■ **Passage shown**:

<<<<

# Introduction
This is a Jupyter notebook, designed to test out the PRAW library and get an idea of how to use it for reddit scraping. It requires the `praw` library, which can be installed directly (e.g. `pip install praw`) or in a conda environment.

# Set up a reddit instance
First, we need to set up a reddit instance. This requires setting up a Reddit application. Head over to [the authorized applications page](https://www.reddit.com/prefs/apps) and create a new script at the bottom. It is required to add a title, description and redirect uri (use `http://localhost:8080` here). Once your apps has been created, you will have the required credentials to start using the Reddit API. The `user_agent` is the name of the application; the `client_id` is the line of gibberish next to the icon of the application; and the `client_secret` is the `secret` gibberish. 

In [1]:
import praw
reddit = praw.Reddit(
    user_agent="IsItMould?",
    client_id="EXRL43UtmsdPymRwqZErkg",
    client_secret="JrkEkIWSzI_srcUvJeh24Q__qvS3VQ",
)

# Get and filter data from subreddit
Next, let's try to obtain some data from our subreddit of interest: `r/kombucha`. First, lets print the attributes and methods for the latest post. Then we will get the last 5 posts by date and output some basic information like the post id, timestamp and title.

## Available attributes
Let's have a look at the available attributes and methods for the objects that are returned by `praw`.

In [105]:
# Get the attributes for a subreddit
print(dir(reddit.subreddit('kombucha')))

# Get the attributes for a post
last_posts = reddit.subreddit('kombucha').new(limit=1)
for post in last_posts:
    print(vars(post))

['MESSAGE_PREFIX', 'STR_FIELD', 'VALID_TIME_FILTERS', '__class__', '__delattr__', '__dict__', '__dir__', '__doc__', '__eq__', '__format__', '__ge__', '__getattr__', '__getattribute__', '__gt__', '__hash__', '__init__', '__init_subclass__', '__le__', '__lt__', '__module__', '__ne__', '__new__', '__reduce__', '__reduce_ex__', '__repr__', '__setattr__', '__sizeof__', '__str__', '__subclasshook__', '__weakref__', '_convert_to_fancypants', '_create_or_update', '_fetch', '_fetch_data', '_fetch_info', '_fetched', '_kind', '_parse_xml_response', '_path', '_reddit', '_reset_attributes', '_safely_add_arguments', '_submission_class', '_submit_media', '_subreddit_collections_class', '_subreddit_list', '_upload_inline_media', '_upload_media', '_url_parts', '_validate_gallery', '_validate_inline_media', '_validate_time_filter', 'banned', 'collections', 'comments', 'contributor', 'controversial', 'display_name', 'emoji', 'filters', 'flair', 'fullname', 'gilded', 'hot', 'message', 'mod', 'moderator', 

## Return the last posts
Seems that the last posts can be returned using `.new()`. We can then extract useful information like the post id, the timestamp and the post title.

>>>>

■ **Extracted entries**:
<<<<

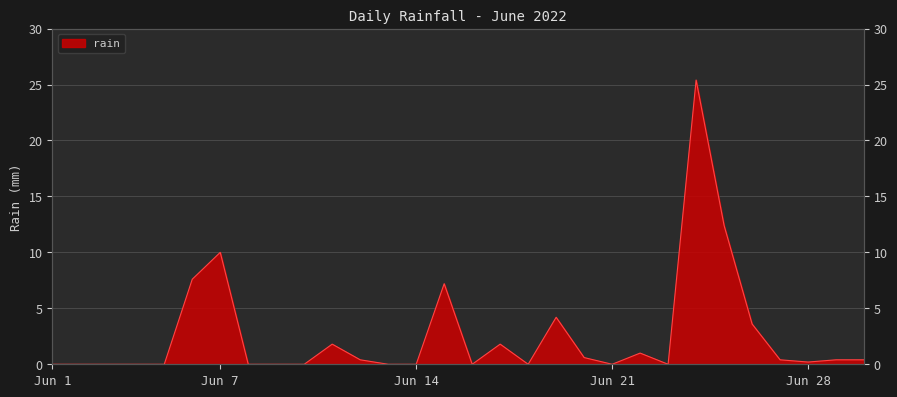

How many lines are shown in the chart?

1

>>>>
<<<<

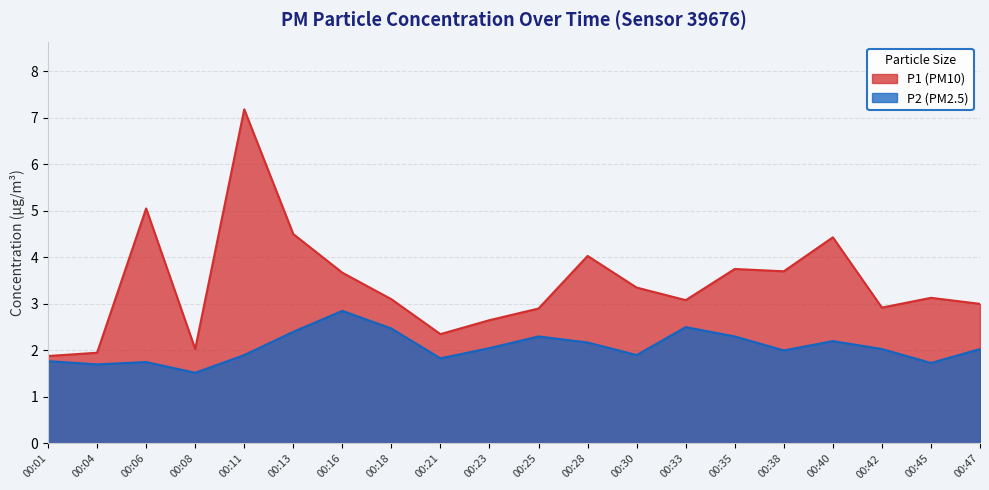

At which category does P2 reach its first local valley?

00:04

>>>>

■ **Problem set**:
a. From the PRAW notebook, transcribe the part that opens with the words containing "# Get and filter" and closes with "print(dir(reddit.subreddit('kombucha')))".
b. Answer these questions using the PRAW notebook:
(i) Which redirect URI should be entered when the Reddit application is created?
(ii) Which subreddit is named as the subreddit of interest?
(iii) Which method does the notebook say returns the last posts?
c. Write what comes next in the PRAW notebook, picking up after its final sentence.

■ **Answer set**:
a.
# Get and filter data from subreddit
Next, let's try to obtain some data from our subreddit of interest: `r/kombucha`. First, lets print the attributes and methods for the latest post. Then we will get the last 5 posts by date and output some basic information like the post id, timestamp and title.

## Available attributes
Let's have a look at the available attributes and methods for the objects that are returned by `praw`.

In [105]:
# Get the attributes for a subreddit
print(dir(reddit.subreddit('kombucha')))

b.
(i) `http://localhost:8080`
(ii) `r/kombucha`
(iii) `.new()`

c.
In [48]:
# Import datetime
import datetime

# Grab the last 5 posts
last_posts = reddit.subreddit('kombucha').new(limit=5)

# Function to determine date and time posted
# courtesty of https://www.reddit.com/r/learnprogramming/comments/37kr5n/praw_is_it_possible_to_get_post_time_and_date/
def get_date(submission):
	time = submission.created
	return datetime.datetime.fromtimestamp(time)

# Print post id, date and title
print("Last 5 posts from the kombucha reddit:\n")
print("id\ttimestamp\ttitle")
for post in last_posts:
    attrs = (post.id, get_date(post), post.title)
    print("%s\t%s\t%s" % attrs)

Last 5 posts from the kombucha reddit:

id	timestamp	title
t7rlvt	2022-03-06 06:07:52	Scoby hotel question
t7qbhc	2022-03-06 04:48:15	Kratom as a singular base in 1f
t7o1p7	2022-03-06 02:38:07	Is this normal??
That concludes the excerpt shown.